Union County veteran named state Bicentennial Honor 200 honoree
A Union County veteran is receiving special recognition as part of the State of Illinois’ bicentennial celebration during 2018.
The Illinois Department of Veterans’ Affairs and the Governor’s Office of the Illinois Bicentennial has announced that Oscar Harrison Sanders Jr. of Anna has been chosen as an Illinois Bicentennial Honor 200 honoree.
Sanders is a resident of the Illinois Veterans Home in Anna.
Retired brigadier general Stephen Curda, who is the director of the Illinois Department of Veterans Affairs, congratulated Sanders when he notified the Union County resident of the honor in a letter.
The letter, which was shared by Sanders’ wife, Joyce, stated:
“Your time, energy, and contributions to your fellow veterans, service members, and local community, are recognized as going above and beyond the call of duty.

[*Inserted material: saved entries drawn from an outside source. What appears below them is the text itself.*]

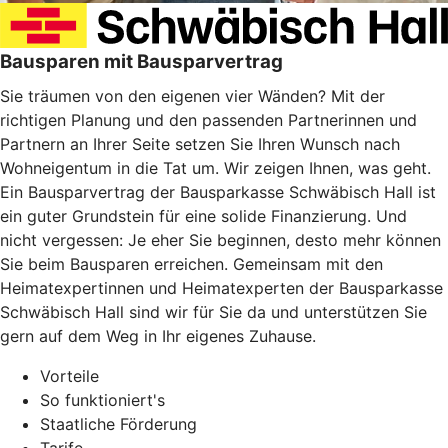
Bausparen mit Bausparvertrag
Sie träumen von den eigenen vier Wänden? Mit der
richtigen Planung und den passenden Partnerinnen und
Partnern an Ihrer Seite setzen Sie Ihren Wunsch nach
Wohneigentum in die Tat um. Wir zeigen Ihnen, was geht.
Ein Bausparvertrag der Bausparkasse Schwäbisch Hall ist
ein guter Grundstein für eine solide Finanzierung. Und
nicht vergessen: Je eher Sie beginnen, desto mehr können
Sie beim Bausparen erreichen. Gemeinsam mit den
Heimatexpertinnen und Heimatexperten der Bausparkasse
Schwäbisch Hall sind wir für Sie da und unterstützen Sie
gern auf dem Weg in Ihr eigenes Zuhause.
Vorteile
So funktioniert's
Staatliche Förderung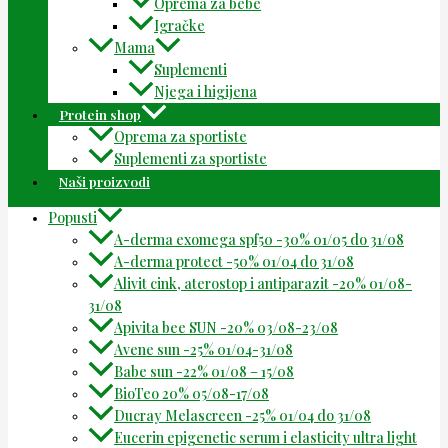
Oprema za bebe
Igračke
Mama
Suplementi
Njega i higijena
Protein shop
Oprema za sportiste
Suplementi za sportiste
Naši proizvodi
Popusti
A-derma exomega spf50 -30% 01/05 do 31/08
A-derma protect -50% 01/04 do 31/08
Alivit cink, aterostop i antiparazit -20% 01/08-
31/08
Apivita bee SUN -20% 03/08-23/08
Avene sun -25% 01/04-31/08
Babe sun -22% 01/08 – 15/08
BioTeo 20% 05/08-17/08
Ducray Melascreen -25% 01/04 do 31/08
Eucerin epigenetic serum i elasticity ultra light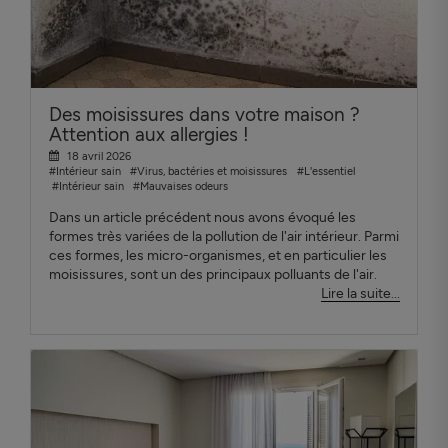
Des moisissures dans votre maison ?
Attention aux allergies !
18 avril 2026
#Intérieur sain
#Virus, bactéries et moisissures
#L'essentiel
#Intérieur sain
#Mauvaises odeurs
Dans un article précédent nous avons évoqué les
formes très variées de la pollution de l'air intérieur. Parmi
ces formes, les micro-organismes, et en particulier les
moisissures, sont un des principaux polluants de l'air.
Lire la suite...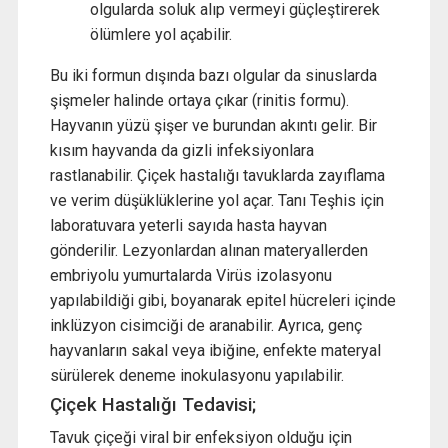
olgularda soluk alıp vermeyi güçleştirerek
ölümlere yol açabilir.
Bu iki formun dışında bazı olgular da sinuslarda
şişmeler halinde ortaya çıkar (rinitis formu).
Hayvanın yüzü şişer ve burundan akıntı gelir. Bir
kısım hayvanda da gizli infeksiyonlara
rastlanabilir. Çiçek hastalığı tavuklarda zayıflama
ve verim düşüklüklerine yol açar. Tanı Teşhis için
laboratuvara yeterli sayıda hasta hayvan
gönderilir. Lezyonlardan alınan materyallerden
embriyolu yumurtalarda Virüs izolasyonu
yapılabildiği gibi, boyanarak epitel hücreleri içinde
inklüzyon cisimciği de aranabilir. Ayrıca, genç
hayvanların sakal veya ibiğine, enfekte materyal
sürülerek deneme inokulasyonu yapılabilir.
Çiçek Hastalığı Tedavisi;
Tavuk çiçeği viral bir enfeksiyon olduğu için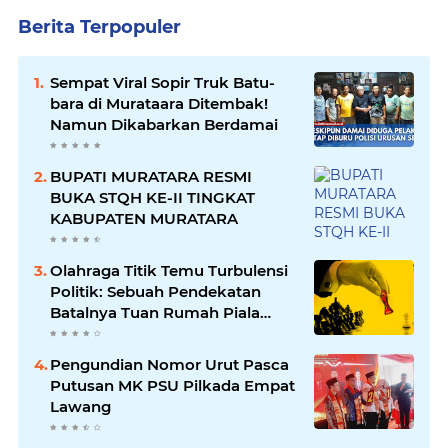
Berita Terpopuler
Sempat Viral Sopir Truk Batu-
bara di Murataara Ditembak!
Namun Dikabarkan Berdamai
BUPATI MURATARA RESMI
BUKA STQH KE-II TINGKAT
KABUPATEN MURATARA
Olahraga Titik Temu Turbulensi
Politik: Sebuah Pendekatan
Batalnya Tuan Rumah Piala
Dunia U-20
Pengundian Nomor Urut Pasca
Putusan MK PSU Pilkada Empat
Lawang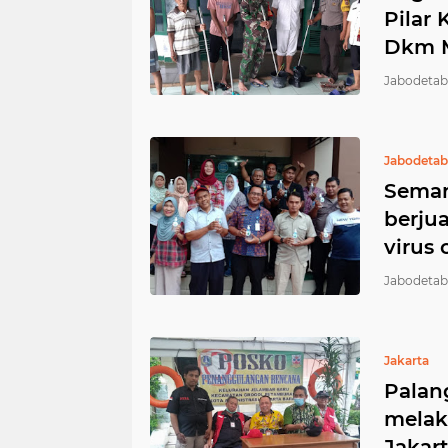
Pilar
Dkm M
Jabodetab
Jabodeta
Seman
berju
virus
Jabodetab
Jakarta
Palan
melak
Jakar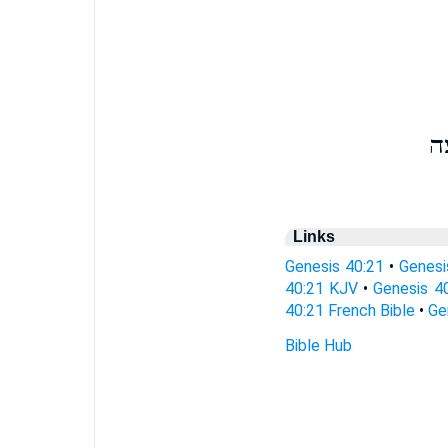
ה
Links
Genesis 40:21
•
Genesi
40:21 KJV
•
Genesis 4
40:21 French Bible
•
Ge
Bible Hub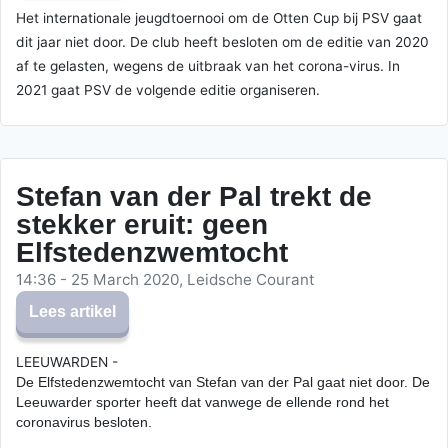
Het internationale jeugdtoernooi om de Otten Cup bij PSV gaat
dit jaar niet door. De club heeft besloten om de editie van 2020
af te gelasten, wegens de uitbraak van het corona-virus. In
2021 gaat PSV de volgende editie organiseren.
Stefan van der Pal trekt de
stekker eruit: geen
Elfstedenzwemtocht
14:36 - 25 March 2020, Leidsche Courant
Lees artikel
LEEUWARDEN -
De Elfstedenzwemtocht van Stefan van der Pal gaat niet door. De
Leeuwarder sporter heeft dat vanwege de ellende rond het
coronavirus besloten.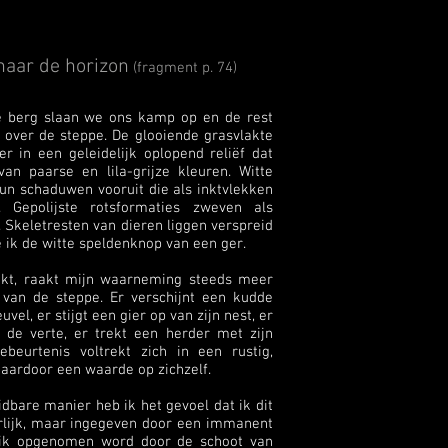
naar de horizon
(fragment p. 74)
de berg slaan we ons kamp op en de rest
t over de steppe. De glooiende grasvlakte
er in een geleidelijk oplopend reliëf dat
an paarse en lila-grijze kleuren. Witte
n schaduwen vooruit die als inktvlekken
 Gepolijste rotsformaties zweven als
s. Skeletresten van dieren liggen verspreid
ie ik de witte speldenknop van een ger.
ijkt, raakt mijn waarneming steeds meer
van de steppe. Er verschijnt een kudde
el, er stijgt een gier op van zijn nest, er
 de verte, er trekt een herder met zijn
ebeurtenis voltrekt zich in een rustig,
daardoor een waarde op zichzelf.
dbare manier heb ik het gevoel dat ik dit
erlijk, maar ingegeven door een immanent
f ik opgenomen word door de schoot van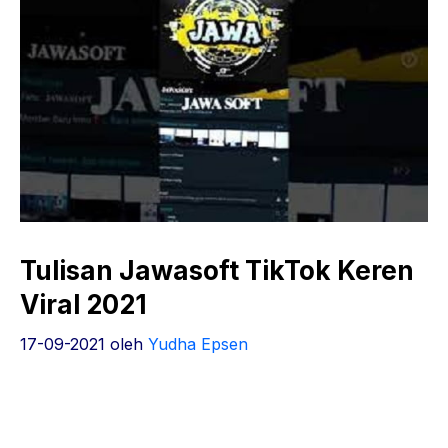
Tulisan Jawasoft TikTok Keren
Viral 2021
17-09-2021
oleh
Yudha Epsen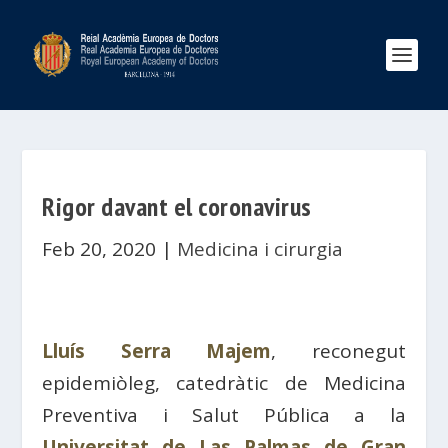
Rigor davant el coronavirus
Feb 20, 2020
|
Medicina i cirurgia
Lluís Serra Majem
, reconegut
epidemiòleg, catedràtic de Medicina
Preventiva i Salut Pública a la
Universitat de Las Palmas de Gran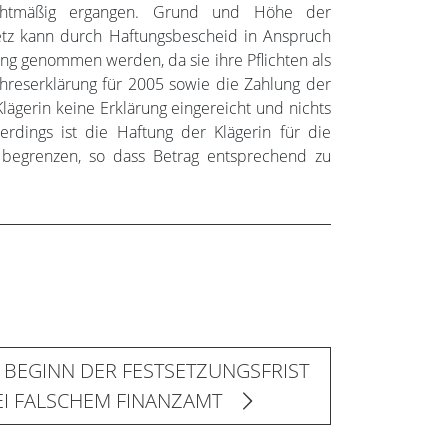
chtmäßig ergangen. Grund und Höhe der
setz kann durch Haftungsbescheid in Anspruch
ung genommen werden, da sie ihre Pflichten als
ahreserklärung für 2005 sowie die Zahlung der
 Klägerin keine Erklärung eingereicht und nichts
rdings ist die Haftung der Klägerin für die
begrenzen, so dass Betrag entsprechend zu
 BEGINN DER FESTSETZUNGSFRIST
EI FALSCHEM FINANZAMT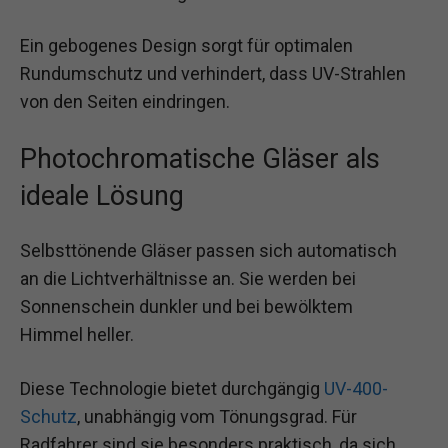
Ein gebogenes Design sorgt für optimalen
Rundumschutz und verhindert, dass UV-Strahlen
von den Seiten eindringen.
Photochromatische Gläser als
ideale Lösung
Selbsttönende Gläser passen sich automatisch
an die Lichtverhältnisse an. Sie werden bei
Sonnenschein dunkler und bei bewölktem
Himmel heller.
Diese Technologie bietet durchgängig
UV-400-
Schutz
, unabhängig vom Tönungsgrad. Für
Radfahrer sind sie besonders praktisch, da sich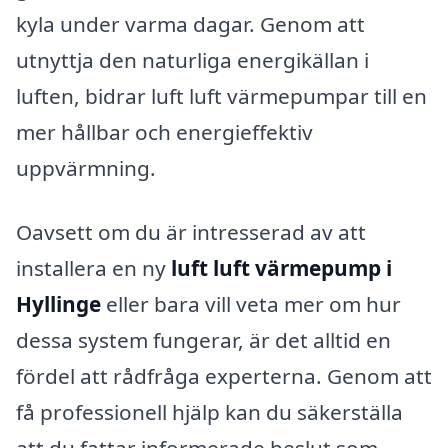
kyla under varma dagar. Genom att
utnyttja den naturliga energikällan i
luften, bidrar luft luft värmepumpar till en
mer hållbar och energieffektiv
uppvärmning.
Oavsett om du är intresserad av att
installera en ny
luft luft värmepump i
Hyllinge
eller bara vill veta mer om hur
dessa system fungerar, är det alltid en
fördel att rådfråga experterna. Genom att
få professionell hjälp kan du säkerställa
att du fattar informerade beslut som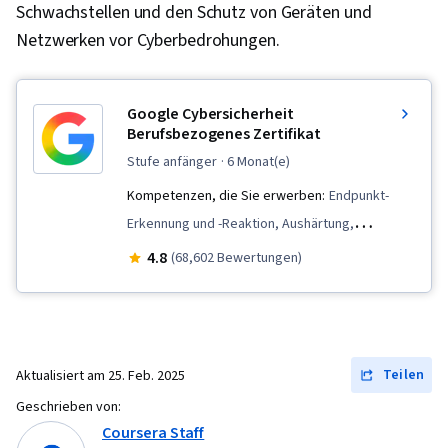
Schwachstellen und den Schutz von Geräten und
Netzwerken vor Cyberbedrohungen.
Google Cybersicherheit
Berufsbezogenes Zertifikat
stufe anfänger
· 6 Monat(e)
Kompetenzen, die Sie erwerben:
Endpunkt-
Erkennung und -Reaktion, Aushärtung,
Erkennung von Bedrohungen,
4.8
(68,602 Bewertungen)
Sicherheitsbewußtsein, Netzwerk-Protokolle,
Cyber-Bedrohungsdaten, Modellierung von
Bedrohungen, Management von Bedrohungen,
Reaktion auf Vorfälle, Fehlersuche,
Teilen
Aktualisiert am
25. Feb. 2025
Management von
Geschrieben von:
Computersicherheitsvorfällen, Linux, Intrusion
Coursera Staff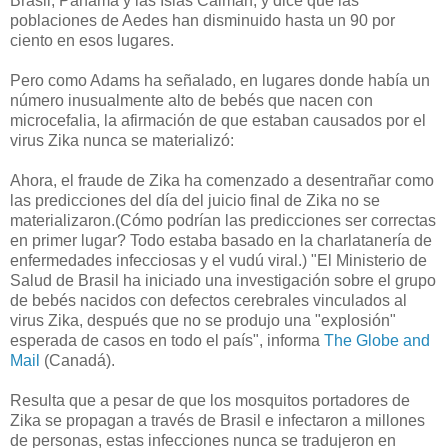
Brasil, Panamá y las Islas Caimán, y dice que las
poblaciones de Aedes han disminuido hasta un 90 por
ciento en esos lugares.
Pero como Adams ha señalado, en lugares donde había un
número inusualmente alto de bebés que nacen con
microcefalia, la afirmación de que estaban causados por el
virus Zika nunca se materializó:
Ahora, el fraude de Zika ha comenzado a desentrañar como
las predicciones del día del juicio final de Zika no se
materializaron.
(Cómo podrían las predicciones ser correctas
en primer lugar? Todo estaba basado en la charlatanería de
enfermedades infecciosas y el vudú viral.) "
El Ministerio de
Salud de Brasil ha iniciado una investigación sobre el grupo
de bebés nacidos con defectos cerebrales vinculados al
virus Zika, después que no
se produjo una "explosión"
esperada de casos en todo el país", informa
The Globe and
Mail
(Canadá).
Resulta que a pesar de que los mosquitos portadores de
Zika se propagan a través de Brasil e infectaron a millones
de personas, estas infecciones nunca se tradujeron en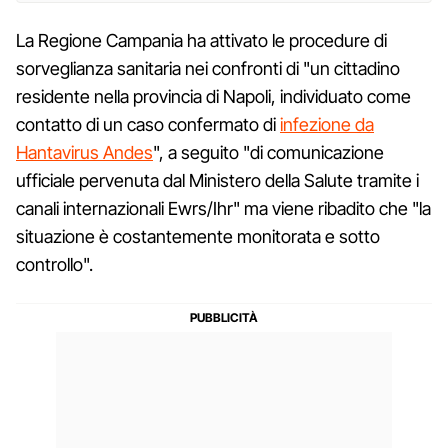
La Regione Campania ha attivato le procedure di
sorveglianza sanitaria nei confronti di "un cittadino
residente nella provincia di Napoli, individuato come
contatto di un caso confermato di
infezione da
Hantavirus Andes
", a seguito "di comunicazione
ufficiale pervenuta dal Ministero della Salute tramite i
canali internazionali Ewrs/Ihr" ma viene ribadito che "la
situazione è costantemente monitorata e sotto
controllo".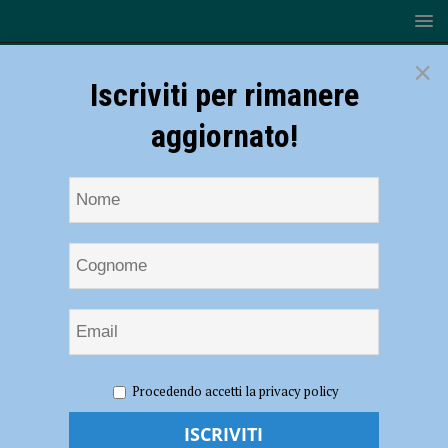
×
Iscriviti per rimanere
aggiornato!
HOME
NOTIZIE
ATTUALITÀ
Coronavirus, a
Procedendo accetti la privacy policy
Piacenza molti commercianti hanno deciso di chiudere le attività fino al
3 aprile. Diversi Bar vorrebbero seguire questa strada – AUDIO
interviste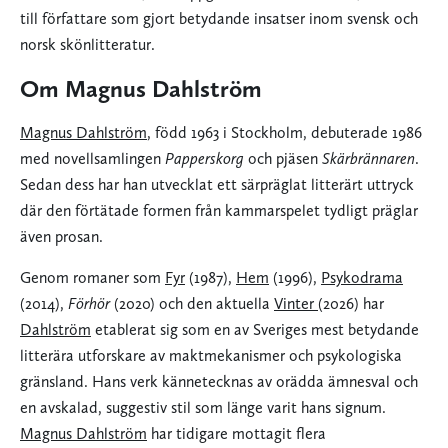
till författare som gjort betydande insatser inom svensk och
norsk skönlitteratur.
Om Magnus Dahlström
Magnus Dahlström
, född 1963 i Stockholm, debuterade 1986
med novellsamlingen
Papperskorg
och pjäsen
Skärbrännaren
.
Sedan dess har han utvecklat ett särpräglat litterärt uttryck
där den förtätade formen från kammarspelet tydligt präglar
även prosan.
Genom romaner som
Fyr
(1987),
Hem
(1996),
Psykodrama
(2014),
Förhör
(2020) och den aktuella
Vinter
(2026) har
Dahlström
etablerat sig som en av Sveriges mest betydande
litterära utforskare av maktmekanismer och psykologiska
gränsland. Hans verk kännetecknas av orädda ämnesval och
en avskalad, suggestiv stil som länge varit hans signum.
Magnus Dahlström
har tidigare mottagit flera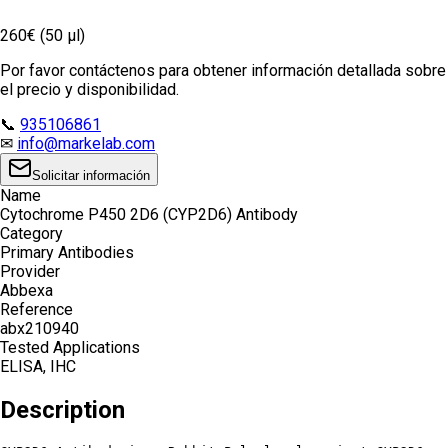
260€ (50 µl)
Por favor contáctenos para obtener información detallada sobre
el precio y disponibilidad.
📞
935106861
✉
info@markelab.com
Solicitar información
Name
Cytochrome P450 2D6 (CYP2D6) Antibody
Category
Primary Antibodies
Provider
Abbexa
Reference
abx210940
Tested Applications
ELISA, IHC
Description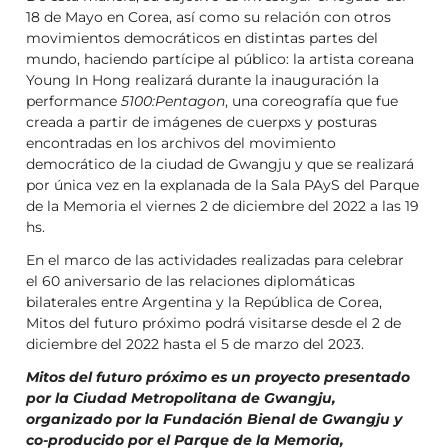
18 de Mayo en Corea, así como su relación con otros
movimientos democráticos en distintas partes del
mundo, haciendo partícipe al público: la artista coreana
Young In Hong realizará durante la inauguración la
performance
5100:Pentagon
, una coreografía que fue
creada a partir de imágenes de cuerpxs y posturas
encontradas en los archivos del movimiento
democrático de la ciudad de Gwangju y que se realizará
por única vez en la explanada de la Sala PAyS del Parque
de la Memoria el viernes 2 de diciembre del 2022 a las 19
hs.
En el marco de las actividades realizadas para celebrar
el 60 aniversario de las relaciones diplomáticas
bilaterales entre Argentina y la República de Corea,
Mitos del futuro próximo podrá visitarse desde el 2 de
diciembre del 2022 hasta el 5 de marzo del 2023.
Mitos del futuro próximo es un proyecto presentado
por la Ciudad Metropolitana de Gwangju,
organizado por la Fundación Bienal de Gwangju y
co-producido por el Parque de la Memoria,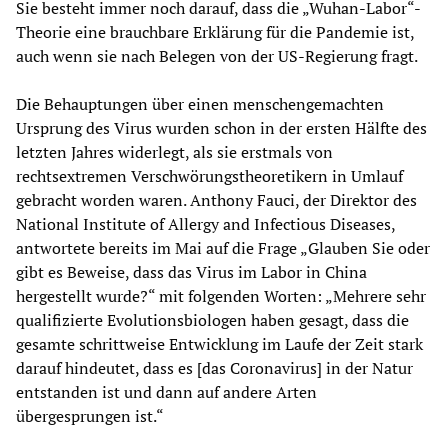
Sie besteht immer noch darauf, dass die „Wuhan-Labor“-
Theorie eine brauchbare Erklärung für die Pandemie ist,
auch wenn sie nach Belegen von der US-Regierung fragt.
Die Behauptungen über einen menschengemachten
Ursprung des Virus wurden schon in der ersten Hälfte des
letzten Jahres widerlegt, als sie erstmals von
rechtsextremen Verschwörungstheoretikern in Umlauf
gebracht worden waren. Anthony Fauci, der Direktor des
National Institute of Allergy and Infectious Diseases,
antwortete bereits im Mai auf die Frage „Glauben Sie oder
gibt es Beweise, dass das Virus im Labor in China
hergestellt wurde?“ mit folgenden Worten: „Mehrere sehr
qualifizierte Evolutionsbiologen haben gesagt, dass die
gesamte schrittweise Entwicklung im Laufe der Zeit stark
darauf hindeutet, dass es [das Coronavirus] in der Natur
entstanden ist und dann auf andere Arten
übergesprungen ist.“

“As Illinois celebrates the Bicentennial of our Statehood, it is important to recognize our history, people, and communities. The State, as well as the Governor of Illinois, takes this time of celebration as an opportunity to showcase the value of community service, as demonstrated by our Illinois Veterans.
“The Honor 200 award nominations were evaluated on the achievements and the contributions made by each Honoree that have aided, benefited and provided inspiration in your local communities and your fellow veterans. Through your past experiences, both on and off the battlefield, you embodied these virtues to the greatest extent and exemplifies the meaning of selfless service, courage, and compassion.”
The Illinois Department of Veterans’ Affairs and the Governor’s Office of the Illinois Bicentennial held a press conference on Oct. 24 at the Capitol Rotunda in Springfield to announce the honorees.
Honorees will receive their awards and recognition on Dec. 3, when an Illinois Bicentennial Celebration is scheduled at the United Center in Chicago.
Mrs. Sanders shared the following information about her husband’s service:
He was in the Naval Reserves while in high school, but transferred to the Air Force because he wanted to be around planes.
His first overseas station was at Orly Air Base in France. He was crew chief on a fire truck. When Orly closed, he went to Wheelus Air Base in Libya, North Africa. He was there during the Six Day War between Israel and Egypt and the Arab nations in 1967.
His next post was in Viet Nam at Tuy Hoa Air Base. His unit assisted when damaged planes landed; some were on fire and they had to lay down a blanket of chemicals to keep jet fuel from burning.
He also helped when the remains of American soldiers were brought to the base.
The base was attacked by the Viet Cong; because he was a sharpshooter, Mr. Sanders was stationed on the roof, defending the base from the invaders.
When he came home, Mr. Sanders became an Illinois State Police Trooper in March of 1969.
He was on the tollway until 1973, when he transferred to District 13 in Du Quoin because his mother was terminally ill.
He left the state police to work for Zeigler Coal Company. They were sinking a new mine and he loved learning new skills.
In 1989, the Sanderses moved to Anna and he went to work for the Union County Sheriff’s Office as a dispatcher, then as a road deputy. He also was a detective for the department.
He and Lee Roy Rendleman went to several towns and spoke about the need for a 911 system in the county. When the county started 911, he was chosen to be the coordinator.
Mr. Sanders was proud to serve his country, the State of Illinois and Union County.
He is an Illinois State Master Sharp Shooter, a member of NENA and a Clarion Software developer. He completed a North American Master Conservation Course and earned a bachelor in ministry from the Sure Foundation.